After playing an important role in the life of Vienna for 800 years, the Jewish community was almost obliterated after Austria’s annexation by Hitler’s Germany. A one-kilometre walk in Vienna’s 1st district provides insights into this tragic history. Begin at Albertinaplatz with the Memorial against War and Fascism. Follow Dorotheergasse to the Jewish Museum in Palais Eskeles. Take a break in their cafe. Continue to Judenplatz for the poignant Holocaust memorial and to visit a branch of the Jewish museum that focuses on Jewish life in the Middle Ages. Note: both branches of the Museum are closed Friday afternoon, Saturday and high holidays.
A walk off-the-beaten-track, fine art, plus great shopping… that’s the Wiener Moderne – Beauty and the Abyss tour.
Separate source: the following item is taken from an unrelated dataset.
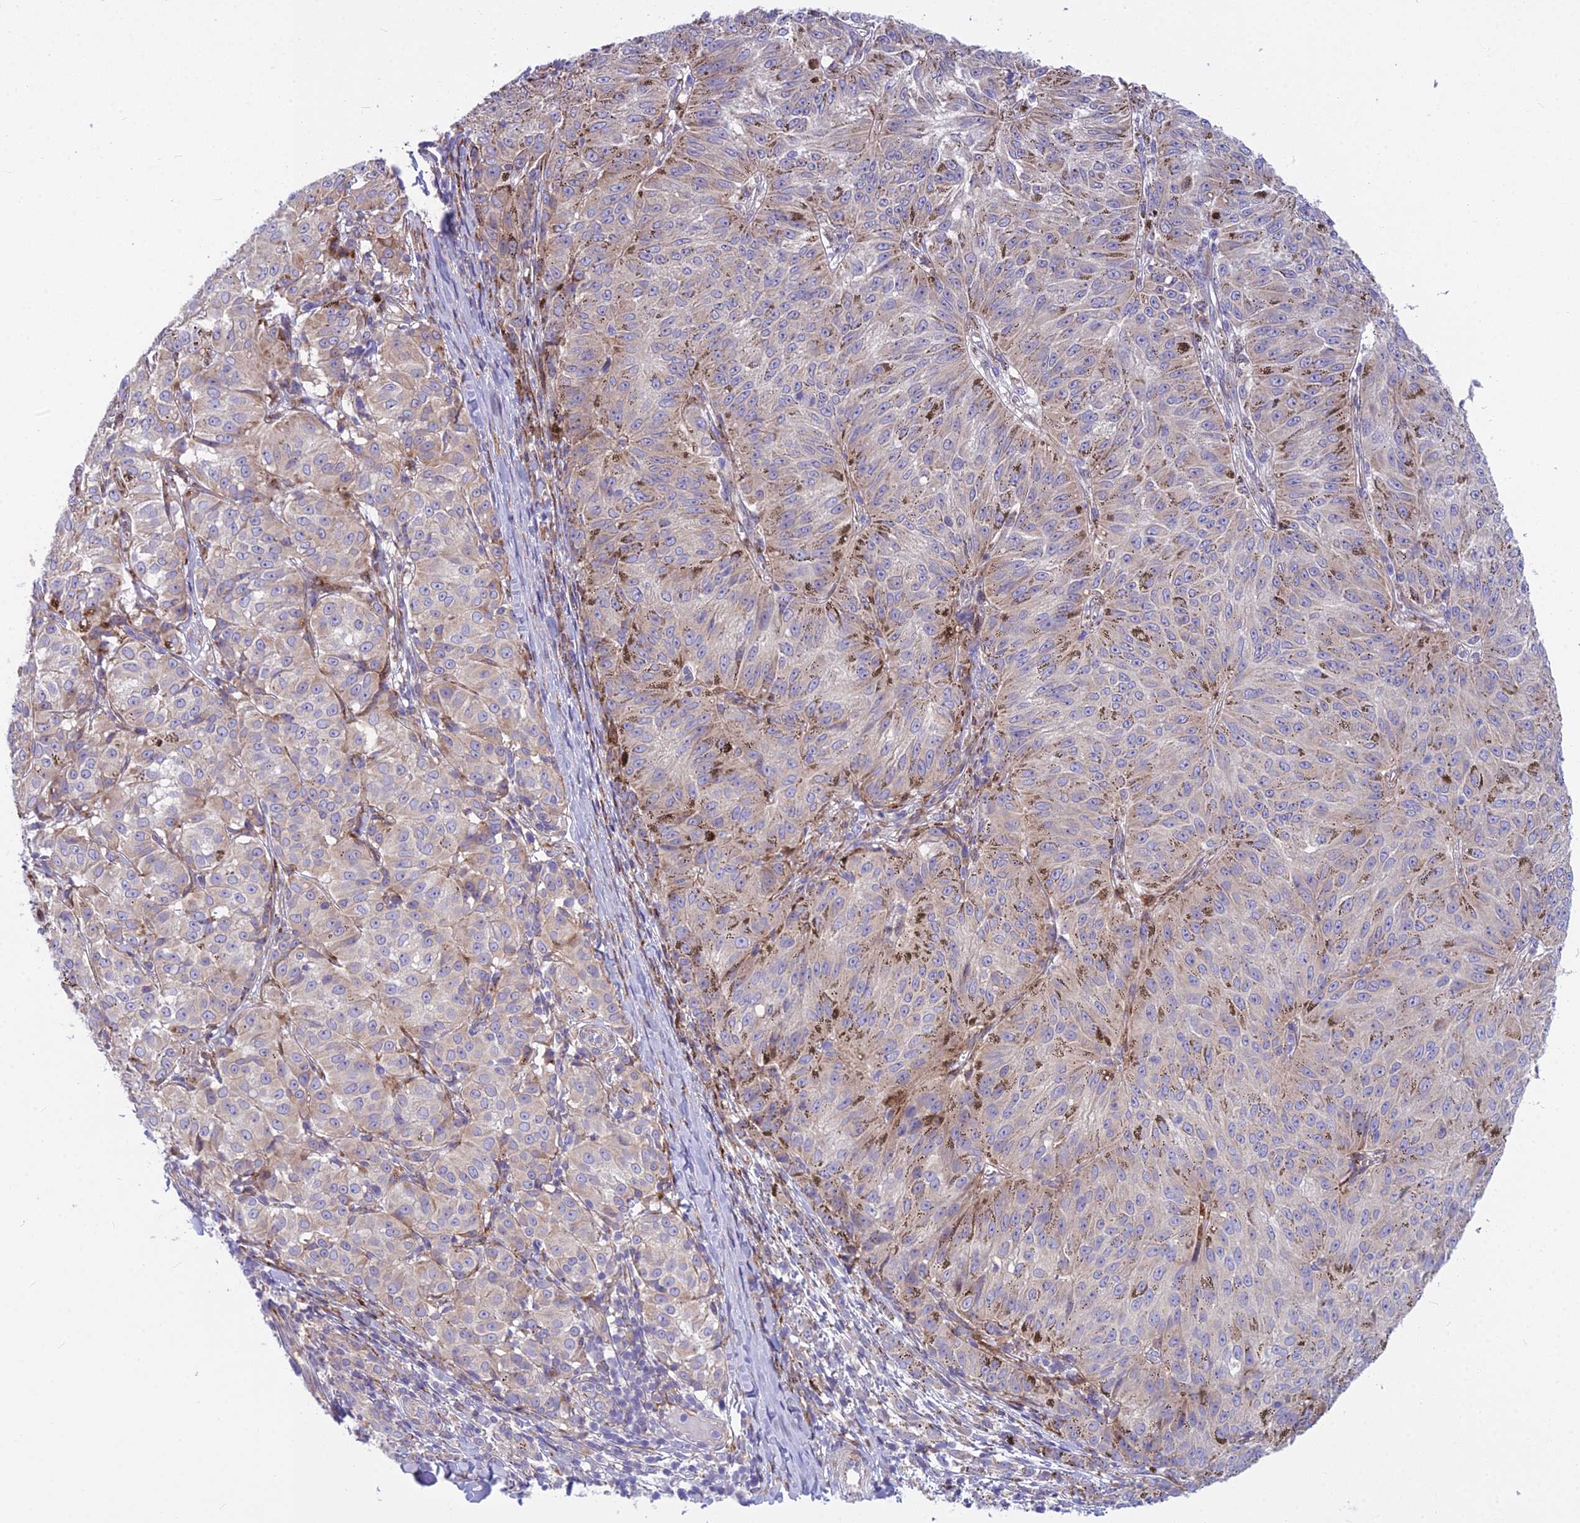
{"staining": {"intensity": "moderate", "quantity": "<25%", "location": "cytoplasmic/membranous"}, "tissue": "melanoma", "cell_type": "Tumor cells", "image_type": "cancer", "snomed": [{"axis": "morphology", "description": "Malignant melanoma, NOS"}, {"axis": "topography", "description": "Skin"}], "caption": "Brown immunohistochemical staining in human malignant melanoma displays moderate cytoplasmic/membranous expression in approximately <25% of tumor cells.", "gene": "PCDHB14", "patient": {"sex": "female", "age": 72}}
Commissioned by the Vienna Tourist Board, it was inspired by the 100th Anniversary of the passing of four of Austria’s most important artists and designers – Gustav Klimt, Egon Schiele, Otto Wagner and Koloman Moser – all of whom died in 1918. In the course of a leisurely three-hour stroll you visit design boutiques with actual works by these men, or with works inspired by them, as well as shops that were around during their lifetime. Maximum number of participants is eight; private tours possible. For further information, visit ShoppingwithLucie.com.